→ **WHAT YOU ARE ASKED TO DO**:
Extend the reflection below on the faith shown in Hebrews 11, beginning after its final line.

→ **EXCERPTED PASSAGE**:
When God Calls You to Something You Didn’t Expect

Sometimes I have the idea that my life should look similar to the lives of people around me. When my life looks different, the automatic conclusion I come to is either, “I must be doing something wrong,” or “They must be doing something wrong.”

But often, God calls us to something we didn’t expect so that we can prove our faithfulness and obedience to him.

Over the last two weeks, I’ve encountered some thought-provoking verses in Hebrews 11. This chapter is a fascinating account of people who evidenced unwavering faith in the middle of uncertain futures. I find myself encouraged, convicted, and flabbergasted all in one reading. I cannot imagine doing what they did.

Packing up my home and moving, but not knowing the destination?
Giving birth at 100 years of age?
Taking my son to an altar—getting ready to kill him as a sacrifice?

As I read this passage two weeks ago, I wrote down the actions each person took:

Abel offered.
Enoch was taken.
Noah built.
Abraham moved.
Sarah conceived.
Abraham offered.

→ **INFORMATION**:

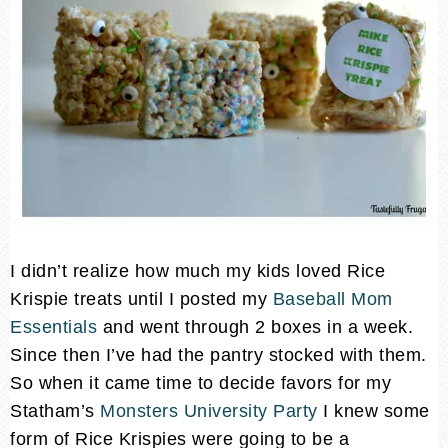
I didn’t realize how much my kids loved Rice
Krispie treats until I posted my
Baseball Mom
Essentials
and went through 2 boxes in a week.
Since then I’ve had the pantry stocked with them.
So when it came time to decide favors for my
Statham’s
Monsters University Party
I knew some
form of Rice Krispies were going to be a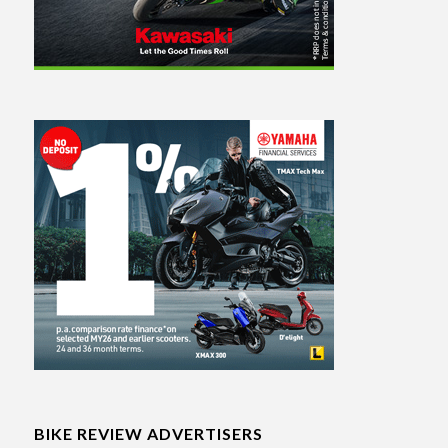
BIKE REVIEW ADVERTISERS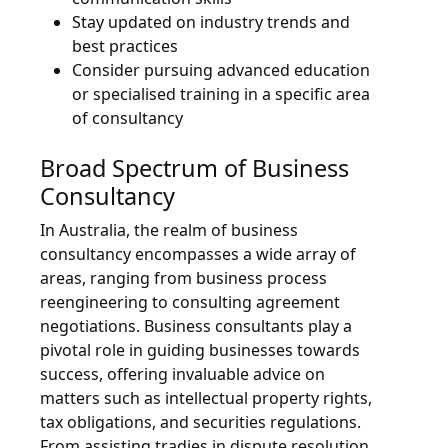
Stay updated on industry trends and
best practices
Consider pursuing advanced education
or specialised training in a specific area
of consultancy
Broad Spectrum of Business
Consultancy
In Australia, the realm of business
consultancy encompasses a wide array of
areas, ranging from business process
reengineering to consulting agreement
negotiations. Business consultants play a
pivotal role in guiding businesses towards
success, offering invaluable advice on
matters such as intellectual property rights,
tax obligations, and securities regulations.
From assisting tradies in dispute resolution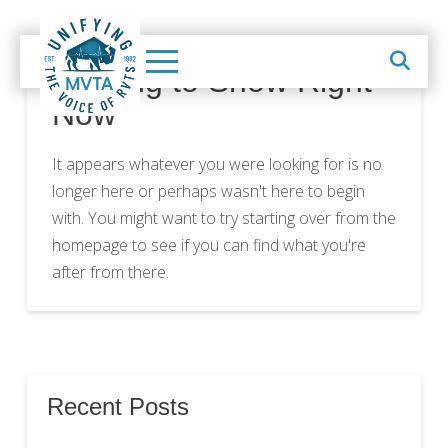
Nothing to Show Right
Now
It appears whatever you were looking for is no
longer here or perhaps wasn't here to begin
with. You might want to try starting over from the
homepage to see if you can find what you're
after from there.
Recent Posts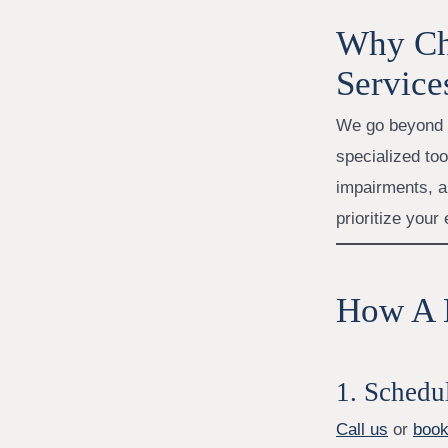
Why Ch
Service
We go beyond b
specialized tool
impairments, a
prioritize your
How A H
1. Schedu
Call us
or
book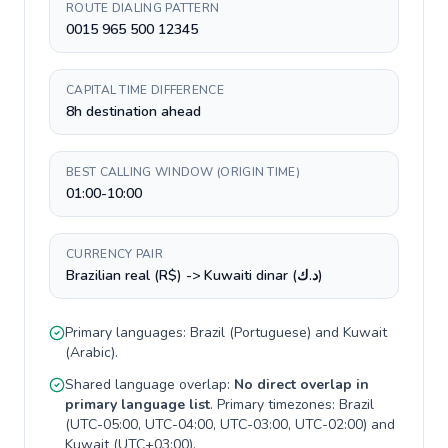
ROUTE DIALING PATTERN
0015 965 500 12345
CAPITAL TIME DIFFERENCE
8h destination ahead
BEST CALLING WINDOW (ORIGIN TIME)
01:00-10:00
CURRENCY PAIR
Brazilian real (R$) -> Kuwaiti dinar (د.ك)
Primary languages:
Brazil
(
Portuguese
) and
Kuwait
(
Arabic
).
Shared language overlap:
No direct overlap in
primary language list
. Primary timezones:
Brazil
(
UTC-05:00, UTC-04:00, UTC-03:00, UTC-02:00
) and
Kuwait
(
UTC+03:00
).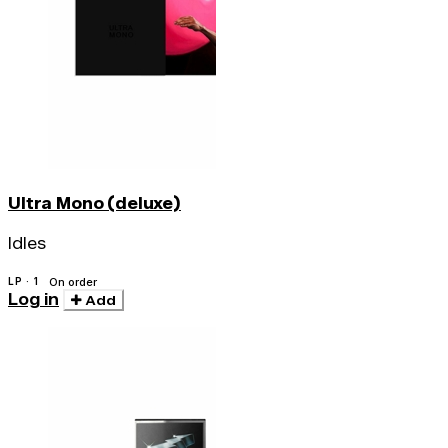
Ultra Mono (deluxe)
Idles
LP · 1
On order
Log in
Add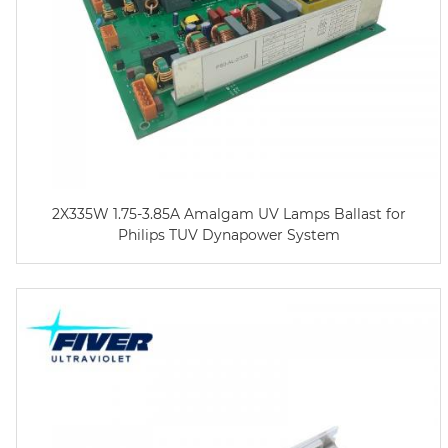
2X335W 1.75-3.85A Amalgam UV Lamps Ballast for
Philips TUV Dynapower System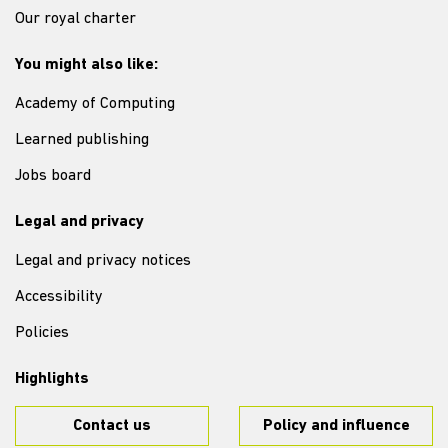
Our royal charter
You might also like:
Academy of Computing
Learned publishing
Jobs board
Legal and privacy
Legal and privacy notices
Accessibility
Policies
Highlights
Contact us
Policy and influence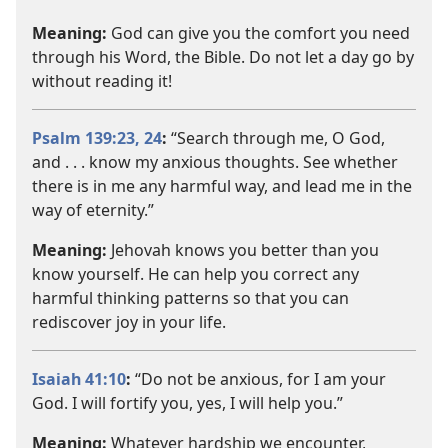
Meaning:
God can give you the comfort you need
through his Word, the Bible. Do not let a day go by
without reading it!
Psalm 139:23, 24
:
“Search through me, O God,
and . . . know my anxious thoughts. See whether
there is in me any harmful way, and lead me in the
way of eternity.”
Meaning:
Jehovah knows you better than you
know yourself. He can help you correct any
harmful thinking patterns so that you can
rediscover joy in your life.
Isaiah 41:10
:
“Do not be anxious, for I am your
God. I will fortify you, yes, I will help you.”
Meaning:
Whatever hardship we encounter,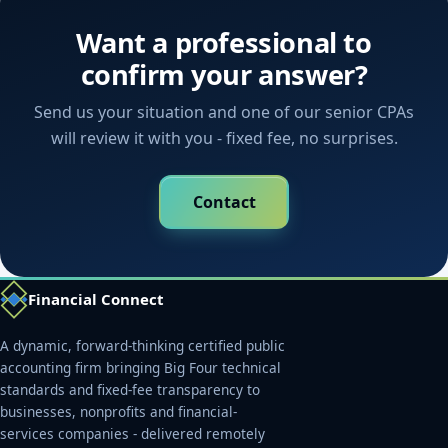
Want a professional to
confirm your answer?
Send us your situation and one of our senior CPAs
will review it with you - fixed fee, no surprises.
Contact
Financial Connect
A dynamic, forward-thinking certified public
accounting firm bringing Big Four technical
standards and fixed-fee transparency to
businesses, nonprofits and financial-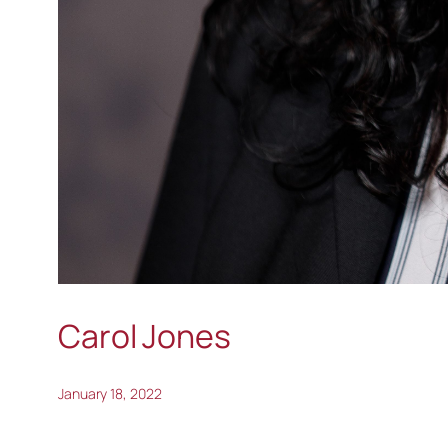
Carol Jones
January 18, 2022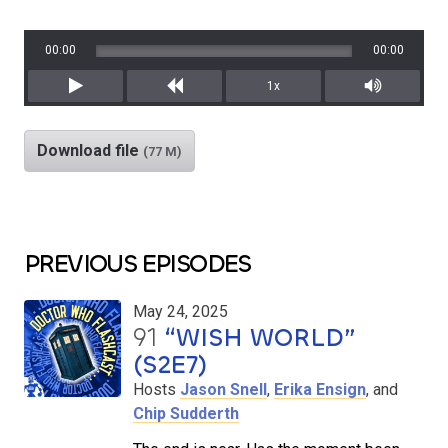
00:00
00:00
1x
Play
Rewind
Mute/Unm
Download file
(77 M)
PREVIOUS EPISODES
May 24, 2025
91
“WISH WORLD”
(S2E7)
Hosts
Jason Snell
,
Erika Ensign
, and
Chip Sudderth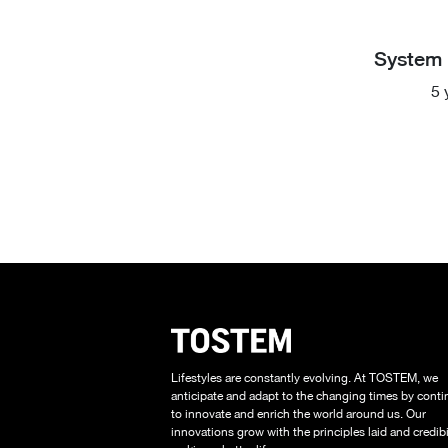
System 
5 
Lifestyles are constantly evolving. At TOSTEM, we
anticipate and adapt to the changing times by conti
to innovate and enrich the world around us. Our
innovations grow with the principles laid and credibil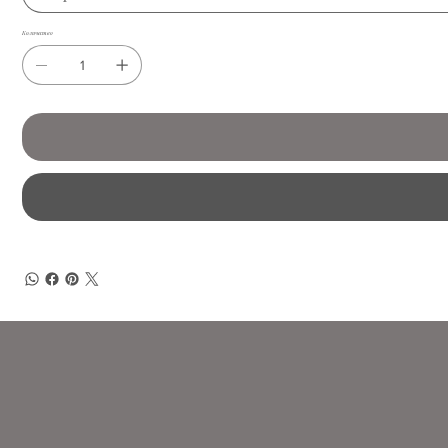
Количество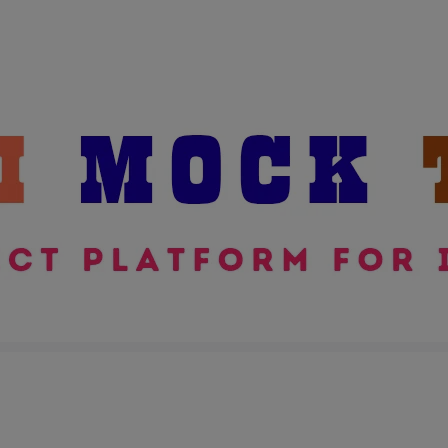
modal-check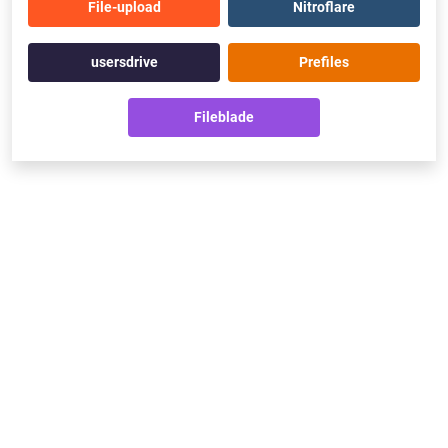
File-upload
Nitroflare
usersdrive
Prefiles
Fileblade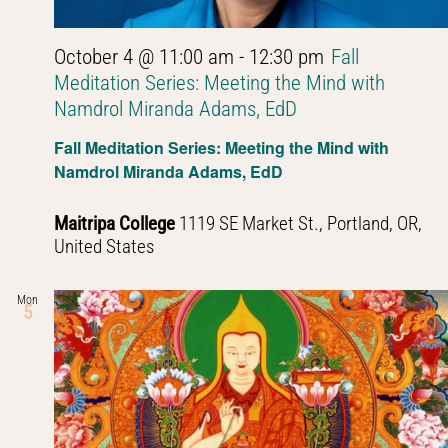
October 4 @ 11:00 am
-
12:30 pm
Fall
Meditation Series: Meeting the Mind with
Namdrol Miranda Adams, EdD
Fall Meditation Series: Meeting the Mind with
Namdrol Miranda Adams, EdD
Maitripa College
1119 SE Market St., Portland, OR,
United States
Mon
5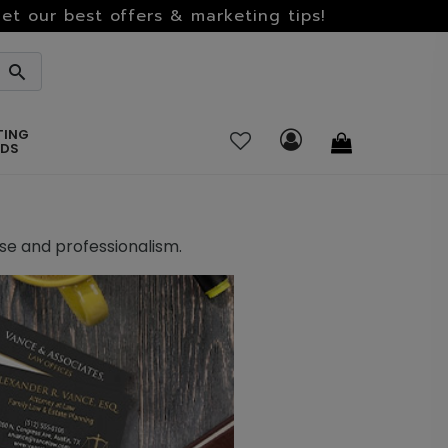
et our best offers & marketing tips!
TING
RDS
ise and professionalism.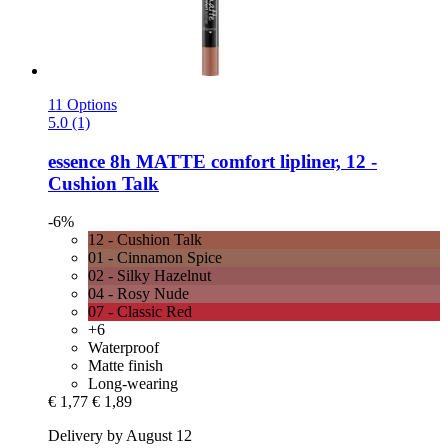
11 Options
5.0 (1)
essence
8h MATTE comfort lipliner, 12 -​
Cushion Talk
-6%
12 - Cushion Talk
01 - Cinnamon Spice
02 - Silky Hazelnut
04 - Rosy Nude
07 - Classic Red
+6
Waterproof
Matte finish
Long-wearing
€ 1,77
€ 1,89
Delivery by August 12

→ **TASK OUTPUT**:
Isaac blessed.
Jacob blessed.
Joseph directed.
Moses’s parents hid him.
Moses refused.
Moses left.
Moses kept.
Israel crossed.
Jericho fell.
Rahab hid.
Many conquered kingdoms,
enforced justice,
obtained promises,
stopped lions,
quenched fire,
escaped swords,
became strong,
experienced torture,
mocking,
flogging,
chains and imprisonment.
They were stoned,
sawn in two,
killed with the sword,
were destitute,
afflicted,
mistreated,
wandered about in deserts, mountains, and caves.

I mean, the first half of the list looks a lot more desirable than the second half, doesn’t it? Kind of like, “Hey, I’m willing to offer myself for crossing the Red Sea or being taken up to heaven like Enoch, but I’ll go ahead and pass on the whole torture thing.”

 

But that’s not how faith works, is it?

Faith in God expresses itself as obedience. Living a life of faith is not a buffet line where I choose the things I like and leave the options I despise. True faith is expressed in the prayer, “Not my will, but yours, be done” (Luke 22:42).

All the people mentioned in Hebrews 11 had faith in the same God, but he called them to walk different paths.
He didn’t call each of them to build an ark.
He didn’t command them all to conceive a child when they were 100 years old.
And he didn’t ask everyone to hide a couple of spies.

But there were two things God called them all to do:

  • He called them to deny themselves.
  • He called them to pursue lives of faith—believing in God rather than in what they could see.

God received glory from each of their lives, but their paths looked wildly different.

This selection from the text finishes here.